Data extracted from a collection
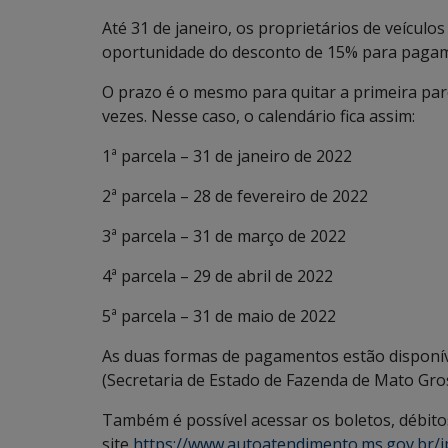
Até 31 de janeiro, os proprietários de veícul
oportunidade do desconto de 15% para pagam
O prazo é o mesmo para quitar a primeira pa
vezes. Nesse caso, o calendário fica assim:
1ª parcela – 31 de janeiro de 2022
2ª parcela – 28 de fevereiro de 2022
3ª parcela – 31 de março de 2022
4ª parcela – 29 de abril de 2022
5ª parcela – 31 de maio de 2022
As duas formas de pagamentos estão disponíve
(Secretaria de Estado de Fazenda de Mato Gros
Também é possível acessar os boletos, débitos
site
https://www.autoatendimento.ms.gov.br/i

* * *

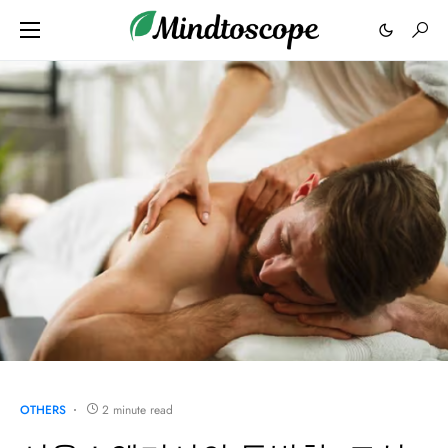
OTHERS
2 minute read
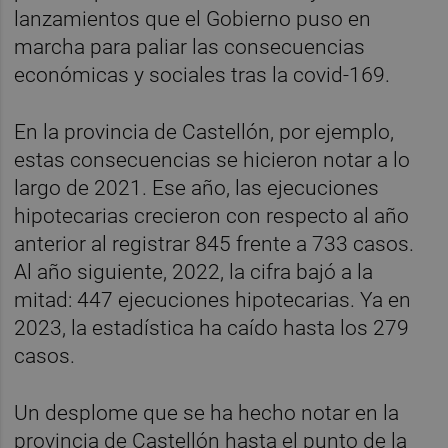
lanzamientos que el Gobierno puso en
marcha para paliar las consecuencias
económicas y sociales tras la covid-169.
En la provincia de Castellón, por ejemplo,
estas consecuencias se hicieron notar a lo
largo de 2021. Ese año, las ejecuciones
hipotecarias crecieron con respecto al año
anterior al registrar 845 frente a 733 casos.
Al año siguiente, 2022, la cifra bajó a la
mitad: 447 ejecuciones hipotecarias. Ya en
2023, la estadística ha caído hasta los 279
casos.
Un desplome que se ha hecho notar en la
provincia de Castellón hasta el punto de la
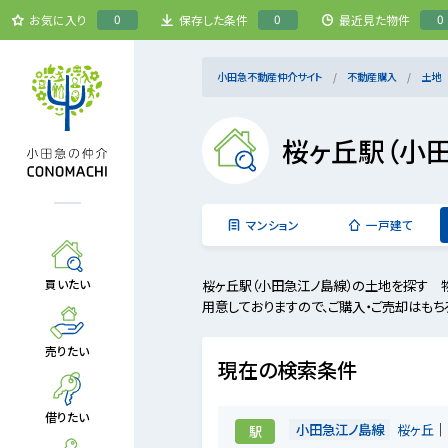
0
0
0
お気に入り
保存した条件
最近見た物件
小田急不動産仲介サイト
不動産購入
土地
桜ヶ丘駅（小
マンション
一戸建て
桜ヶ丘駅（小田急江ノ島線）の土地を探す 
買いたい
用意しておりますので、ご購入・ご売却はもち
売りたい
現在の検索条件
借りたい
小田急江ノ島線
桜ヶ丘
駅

---

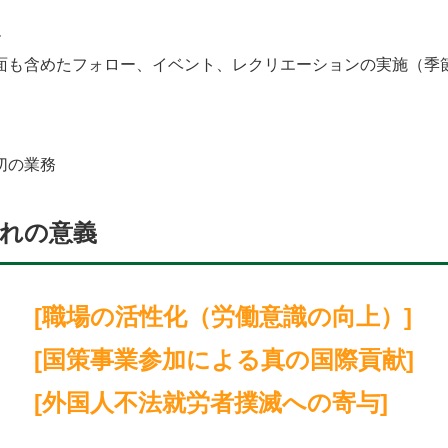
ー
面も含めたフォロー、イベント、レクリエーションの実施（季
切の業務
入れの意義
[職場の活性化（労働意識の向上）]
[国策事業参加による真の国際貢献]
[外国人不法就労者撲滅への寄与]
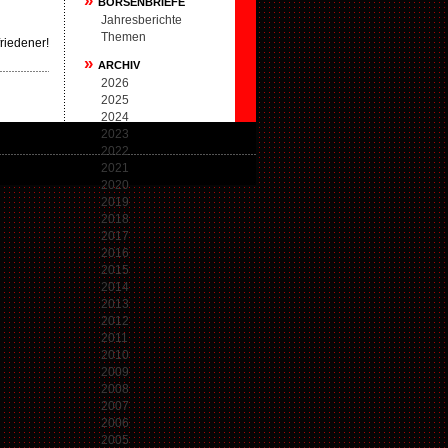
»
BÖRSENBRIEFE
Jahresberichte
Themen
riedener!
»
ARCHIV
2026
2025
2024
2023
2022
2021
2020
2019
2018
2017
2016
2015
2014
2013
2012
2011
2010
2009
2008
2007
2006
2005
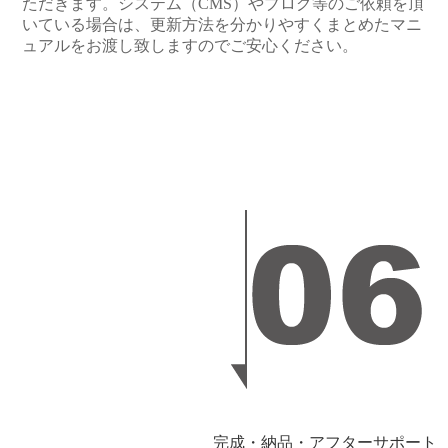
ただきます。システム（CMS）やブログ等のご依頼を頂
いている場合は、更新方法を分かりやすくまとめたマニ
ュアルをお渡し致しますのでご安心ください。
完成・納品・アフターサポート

__TASK GOAL__
Which lines in the records above include the word "hasta"? Copy them out.

__THE COMPLETED TASK__
2023, la estadística ha caído hasta los 279
provincia de Castellón hasta el punto de la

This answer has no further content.